Clairaut, Alexis Claude; Theorie de la Figure de la Terre, Tiree des Principes de Hydrostatique. Paris : Chez David fils, 1743. Octavo, pp. xl, 305, 5 pages errata and tables, numerous text diagrams.
This rare work is complete and in a period vellum with gilt spine titles and panels. The binding is tight with light separation of vellum from boards, the text is very clean with owner’s penned name on title. In very good condition.
A French mathematician and physicist, Clairaut (1713-1765) is considered one of histories most prominent mathematicians. He was elected to the Académie at the age of 18 following the publication in 1731 of his Recherches sur les courbes à double courbes.?He developed the concept of skew curves (the earliest precursor of spatial curvature); he made very important contributions in differential equations and mathematical physics. Clairaut supported Newton ideas, and helped translate Newton's work into French. ?The theories of Newton and Déscartes gave different predictions for the shape of the Earth (whether the poles were flattened or or more pointed). In 1736 Clairaut participated in Pierre Louis Maupertuis' expedition to Lapland to determine the length of 1° of a meridian within the Arctic circle. The aim of the expedition was to determine the shape of the Earth by measuring its curvature at the places where it differed most. One of these was at the poles. This was a crucial test of Newtonian mechanics that the Earth's rotation should cause it to bulge at the equator and flatten at the poles. ?After his return he published his treatise “Théorie de la figure de la Terre” (1743). In this work he promulgated the theorem, known as Clairaut's theorem, which connects the gravity at points on the surface of a rotating ellipsoid with the compression and the centrifugal force at the equator. This hydrostatic model of the shape of the Earth was founded on a paper by Colin Maclaurin, which had shown that a mass of homogeneous fluid set in rotation about a line through its center of mass would, under the mutual attraction of its particles, take the form of an ellipsoid. Under the assumption that the Earth was composed of concentric ellipsoidal shells of uniform density, Clairaut's theorem could be applied to it, and allowed the ellipticity of the Earth to be calculated from surface measurements of gravity. Measurements at high latitudes showed the poles to be flattened proving that Isaac Newton was right. The work is seldom offered for sale.

§ Records

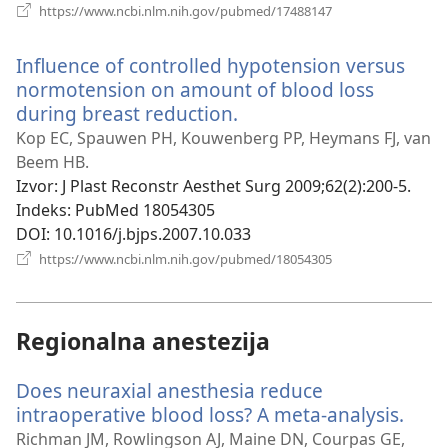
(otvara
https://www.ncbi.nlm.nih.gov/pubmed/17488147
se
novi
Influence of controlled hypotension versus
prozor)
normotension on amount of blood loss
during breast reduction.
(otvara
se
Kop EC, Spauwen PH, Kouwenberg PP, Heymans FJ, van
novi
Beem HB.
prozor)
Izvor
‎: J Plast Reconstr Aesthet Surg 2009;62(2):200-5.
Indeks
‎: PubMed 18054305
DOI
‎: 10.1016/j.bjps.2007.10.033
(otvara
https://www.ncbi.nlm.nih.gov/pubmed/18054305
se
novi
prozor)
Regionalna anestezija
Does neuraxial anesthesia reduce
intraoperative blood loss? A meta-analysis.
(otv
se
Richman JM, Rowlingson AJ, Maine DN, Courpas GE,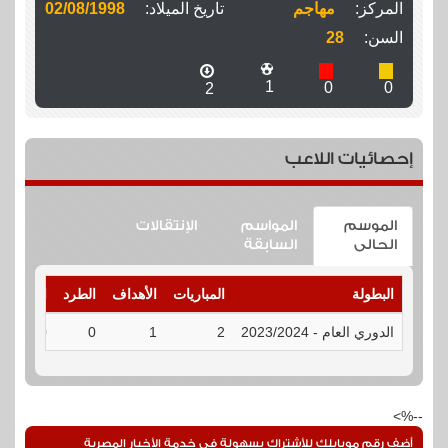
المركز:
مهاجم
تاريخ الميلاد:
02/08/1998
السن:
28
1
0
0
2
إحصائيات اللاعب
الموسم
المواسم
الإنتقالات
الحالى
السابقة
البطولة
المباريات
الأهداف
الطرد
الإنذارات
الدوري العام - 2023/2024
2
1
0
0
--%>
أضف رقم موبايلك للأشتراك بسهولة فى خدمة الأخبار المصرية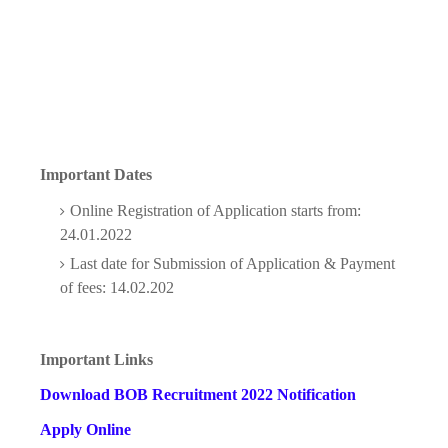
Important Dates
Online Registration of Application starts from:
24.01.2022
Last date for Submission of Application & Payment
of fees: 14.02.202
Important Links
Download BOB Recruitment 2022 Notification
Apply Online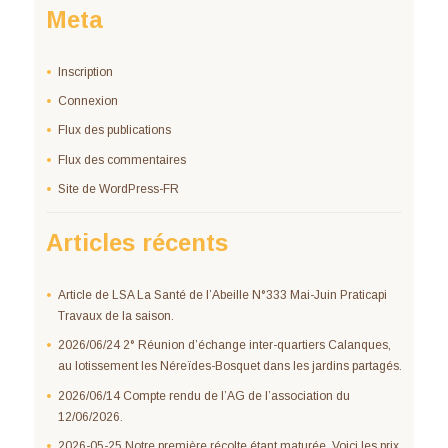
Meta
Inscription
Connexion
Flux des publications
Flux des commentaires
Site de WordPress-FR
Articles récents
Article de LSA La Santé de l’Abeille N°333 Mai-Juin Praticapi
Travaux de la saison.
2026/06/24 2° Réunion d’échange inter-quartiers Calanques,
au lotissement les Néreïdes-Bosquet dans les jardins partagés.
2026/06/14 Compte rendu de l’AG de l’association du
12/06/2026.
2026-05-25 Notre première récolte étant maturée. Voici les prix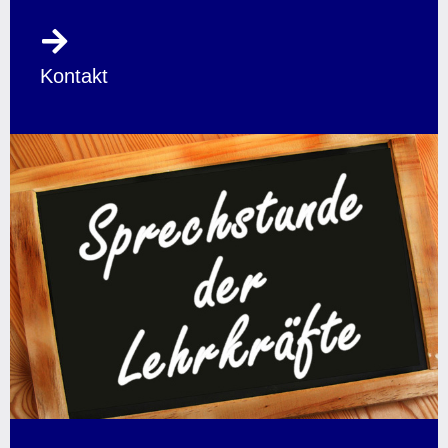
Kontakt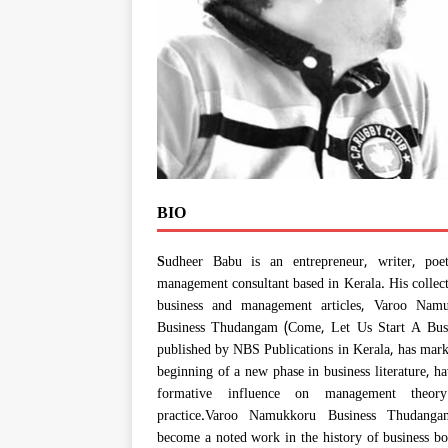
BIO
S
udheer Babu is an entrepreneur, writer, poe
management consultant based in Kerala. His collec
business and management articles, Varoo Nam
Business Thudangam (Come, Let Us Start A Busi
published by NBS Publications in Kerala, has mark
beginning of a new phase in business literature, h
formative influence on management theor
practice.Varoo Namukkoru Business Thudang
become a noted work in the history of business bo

§ Instructions to follow
According to the description of Clairaut's treatise, at what age was Clairaut elected to the Académie? The material has no connection to the description of Clairaut's treatise.

§ Result of this exercise
He was elected at the age of 18.